東洋医学の視点で解説する「血」の本質と重要性

血流はどれくらい重要なの?

血流が悪い人にはどんなことが起こるの?

何となく大事だと思っている血流ですが、東洋医学の基本は気血津液です。

その中でも血は現代医学の血液の認識とは少し異なります。

今回は、そんな血について解説します。

血とは

東洋医学では

血は脾胃が運化した水穀の精気が営気と肺の作用により紅色に変化して生じる

とあります。

この文章から、血とは胃腸で消化吸収された栄養に肺での酸素を取り込んだものと言えます

血は血管内を循環するもので、心臓の働きで全身を循環するので血液と同じように考えられます。

さらに血の主な機能は全身を栄養することとあります。

東洋医学と現代医学の違いは肝臓での説明です。

血は肝臓に貯蔵され調節されるとあります。

東洋医学では血は筋骨や内臓以外にも、経絡も血が栄養を供給するとされます。

経絡とは色々なツボをつないだ気血の通り道です

そして経絡は主に重要な神経や血管、筋肉の走行上に位置しています。

実際に経絡上のツボを刺激すると体性内臓反射等が起こるので、現在ではWHOにおいても治療効果が認められています。

 

血液に含まれるもの

血液に含まれる栄養は

  • 糖質
  • 脂質
  • タンパク質
  • ビタミン
  • ミネラル

などの五大栄養素になります。

糖質は生体の主要なエネルギー源で気(代謝)を高めるための原料となります。

特にブドウ糖は脳や赤血球では唯一のエネルギー源となります。

実はブドウ糖がないと赤血球は働くことが出来ません。

ですがブドウ糖は食事で糖質を取らなくても、タンパク質や脂質を食べていれば肝臓で作ることが可能です

脂質はとても効率の良いエネルギー源で、安静時では心臓のエネルギー源としても重宝されています。

脂質に含まれる必須脂肪酸は、各種ホルモンの合成や細胞膜の構成成分に利用されます。

脂質はのエネルギー量は糖質やたんぱく質の約2倍です。

タンパク質はそれを構成するアミノ酸に分解され、

  • 内臓の構成成分
  • 酵素
  • ホルモン
  • 免疫物質

などの材料として利用されます。

ホルモンには水溶性であるペプチドホルモン以外にも、脂溶性の成分を持ちますが全体としては水溶性のアミノホルモンや、コレステロールが骨格となる脂溶性のステロイドホルモンがあります。
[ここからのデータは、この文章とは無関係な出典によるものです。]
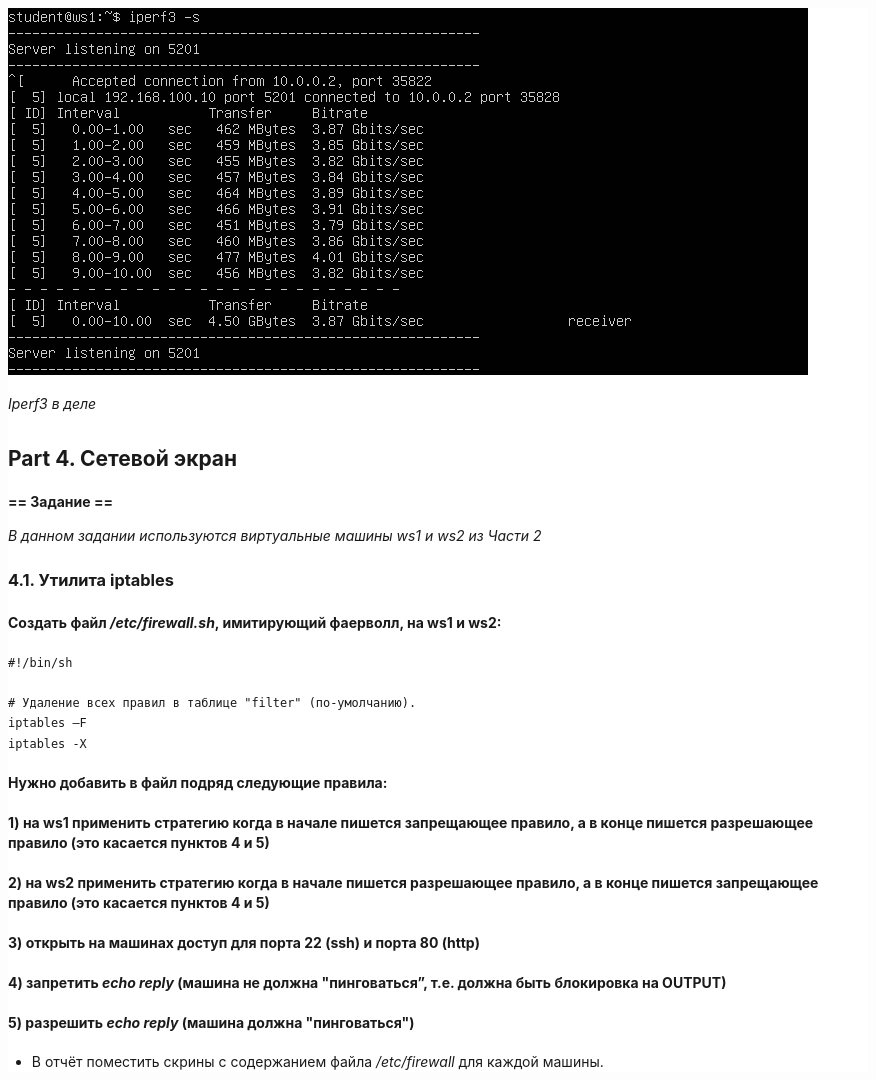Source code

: ![iperf](img/Part3_2.png)

*Iperf3 в деле*

## Part 4. Сетевой экран

**== Задание ==**

*В данном задании используются виртуальные машины ws1 и ws2 из Части 2*

### **4.1. Утилита iptables**
#### **Создать файл */etc/firewall.sh*, имитирующий фаерволл, на ws1 и ws2:**
```shell
#!/bin/sh

# Удаление всех правил в таблице "filter" (по-умолчанию).
iptables –F
iptables -X
```
#### Нужно добавить в файл подряд следующие правила:
#### 1) на ws1 применить стратегию когда в начале пишется запрещающее правило, а в конце пишется разрешающее правило (это касается пунктов 4 и 5)
#### 2) на ws2 применить стратегию когда в начале пишется разрешающее правило, а в конце пишется запрещающее правило (это касается пунктов 4 и 5)
#### 3) открыть на машинах доступ для порта 22 (ssh) и порта 80 (http)
#### 4) запретить *echo reply* (машина не должна "пинговаться”, т.е. должна быть блокировка на OUTPUT)
#### 5) разрешить *echo reply* (машина должна "пинговаться")
- В отчёт поместить скрины с содержанием файла */etc/firewall* для каждой машины.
タンパク質は、大きく分けて構造タンパク質と機能タンパク質の二種類があります

構造タンパク質とは筋肉や骨、皮膚などを構成するたんぱく質です。

皮膚で有名なコラーゲンなどが構造タンパク質です。

機能タンパク質は酸素を運ぶヘモグロビンや酵素を運ぶアルブミンなどがあります。

アルブミンは肝臓で合成される水溶性のタンパク質で、血(栄養)に含まれる様々な物質の運搬をします

タンパク質の代謝は体重60kgの成人で1日180gの筋肉などの組織を合成し、同量の180gを分解していると言われます。
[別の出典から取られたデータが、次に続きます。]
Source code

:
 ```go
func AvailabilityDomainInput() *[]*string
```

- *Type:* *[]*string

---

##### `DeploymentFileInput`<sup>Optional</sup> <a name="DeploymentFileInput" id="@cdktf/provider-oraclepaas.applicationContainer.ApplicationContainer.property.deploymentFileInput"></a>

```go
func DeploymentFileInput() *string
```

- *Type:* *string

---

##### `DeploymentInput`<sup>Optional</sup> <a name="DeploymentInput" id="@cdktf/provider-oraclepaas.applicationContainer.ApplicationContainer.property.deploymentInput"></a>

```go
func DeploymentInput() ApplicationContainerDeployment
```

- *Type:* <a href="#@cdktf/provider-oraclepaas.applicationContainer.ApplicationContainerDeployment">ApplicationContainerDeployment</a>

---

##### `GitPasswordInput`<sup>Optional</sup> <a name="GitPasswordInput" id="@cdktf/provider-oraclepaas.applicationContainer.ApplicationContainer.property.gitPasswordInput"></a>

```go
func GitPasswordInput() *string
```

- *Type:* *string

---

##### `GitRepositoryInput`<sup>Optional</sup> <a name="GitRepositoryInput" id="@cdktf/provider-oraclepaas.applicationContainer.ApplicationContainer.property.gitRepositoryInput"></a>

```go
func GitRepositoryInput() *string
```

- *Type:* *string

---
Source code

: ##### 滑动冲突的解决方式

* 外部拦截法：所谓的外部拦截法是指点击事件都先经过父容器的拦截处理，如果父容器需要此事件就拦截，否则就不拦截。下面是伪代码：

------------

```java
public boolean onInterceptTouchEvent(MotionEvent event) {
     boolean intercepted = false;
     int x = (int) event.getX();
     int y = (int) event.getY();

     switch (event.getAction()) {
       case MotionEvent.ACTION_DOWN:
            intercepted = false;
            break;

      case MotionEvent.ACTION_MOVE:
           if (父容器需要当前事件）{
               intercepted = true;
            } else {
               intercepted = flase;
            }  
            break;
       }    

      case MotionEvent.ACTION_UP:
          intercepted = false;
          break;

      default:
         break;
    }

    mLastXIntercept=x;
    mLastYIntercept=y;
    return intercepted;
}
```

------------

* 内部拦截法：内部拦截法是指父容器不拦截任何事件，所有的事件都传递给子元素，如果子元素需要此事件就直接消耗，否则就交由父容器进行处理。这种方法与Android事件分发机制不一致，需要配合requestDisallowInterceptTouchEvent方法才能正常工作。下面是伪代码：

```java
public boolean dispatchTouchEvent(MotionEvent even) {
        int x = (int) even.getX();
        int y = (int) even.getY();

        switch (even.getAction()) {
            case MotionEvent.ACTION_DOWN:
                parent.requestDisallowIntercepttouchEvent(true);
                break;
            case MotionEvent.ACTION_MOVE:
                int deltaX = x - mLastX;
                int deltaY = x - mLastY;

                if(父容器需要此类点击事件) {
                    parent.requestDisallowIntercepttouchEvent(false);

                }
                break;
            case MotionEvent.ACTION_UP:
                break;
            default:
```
そのため毎日コンスタントに食事から適量のタンパク質を補う必要があります。

血(栄養)にはビタミンやミネラルも含みます。

 

血が起こす症状

血(栄養)の中でもホルモンの不足が引き起こす不調の多くは婦人科疾患です

瘀血(おけつ)による神経痛などもありますが、血虚では婦人科疾患が多くほぼ全ての女性が一度は血虚になります。

血(栄養)には

  • 濡養作用
  • 循環の促進
  • 出血の防止

などの作用があります。

濡養作用とは内臓を潤して、内臓が働きやすい状態にする作用です。

循環の促進とは、血液の流れを滞らせることなく良い流れを保つことです。

出血の防止にはフィブリノーゲンを始めとして様々な因子が関わります。

血(栄養)の不足は爪に現れ、爪に線が入ったり硬くなって割れやすくなったりします

他にも顔色が悪くなったり毛髪の艶がなくなったりすることで血(栄養)の不足は分かります。
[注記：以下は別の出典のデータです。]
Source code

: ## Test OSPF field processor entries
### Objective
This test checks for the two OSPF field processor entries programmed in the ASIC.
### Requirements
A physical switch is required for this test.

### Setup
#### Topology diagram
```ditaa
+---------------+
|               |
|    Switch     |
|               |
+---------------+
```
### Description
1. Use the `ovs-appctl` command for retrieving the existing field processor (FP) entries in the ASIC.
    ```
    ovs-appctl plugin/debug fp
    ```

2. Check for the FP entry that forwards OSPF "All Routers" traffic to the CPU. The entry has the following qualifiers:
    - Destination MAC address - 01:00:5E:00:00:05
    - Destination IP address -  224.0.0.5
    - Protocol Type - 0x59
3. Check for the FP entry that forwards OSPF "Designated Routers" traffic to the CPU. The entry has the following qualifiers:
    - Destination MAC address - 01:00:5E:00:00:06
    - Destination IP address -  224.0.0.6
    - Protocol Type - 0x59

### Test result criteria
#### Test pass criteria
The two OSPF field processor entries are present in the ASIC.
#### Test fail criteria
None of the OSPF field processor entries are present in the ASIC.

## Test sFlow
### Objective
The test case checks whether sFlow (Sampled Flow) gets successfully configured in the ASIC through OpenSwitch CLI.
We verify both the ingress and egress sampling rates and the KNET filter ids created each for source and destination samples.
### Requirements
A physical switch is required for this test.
血(栄養)が不足した血虚(けっきょ)になる主な原因は、消化器系での栄養の吸収力が低下することで起こります。

また血液を循環させる力が不足することで瘀血が起こったり、出血や赤血球の破壊によって血(栄養)が不足する場合があります。

血(栄養)が不足することで問題が起こる内臓は

などです。

血虚になると顔色や肌の色が悪くなったり、唇や爪が荒れやすくなったりします。

そして心臓で血虚が起こると、

  • 不眠
  • 動悸
  • 不安感
  • 健忘

などが現れやすくなります。

肝臓が血虚になると、筋肉の痙攣や手足のしびれが、目の疲れや目のかすみが特徴的に怒ります。

瘀血は血が滞った状態なので血行障害を起こしています

瘀血になると

  • 出血
  • 腫れ
  • 疼痛

などが現れます。

炎症や発熱などがきっかけで起こり、寒冷による血管収縮や運動不足による循環不良などが原因となります。

瘀血が悪化するとリウマチ変形性関節症、内臓の炎症などになります

瘀血になると顔色がどす黒くなり肌が乾燥します。

その也にも頭痛や肩こりなどの不調が悪化し、女性では月経痛などのPMSが悪化します。

まとめ

東洋医学では血(栄養)を特に必要としているのは肝臓と心臓になります。

その肝臓と心臓が血虚になる事で様々な不調が現れます。

健康のために大切なのは血(栄養)を充実させて、きちんと流れを調える事です。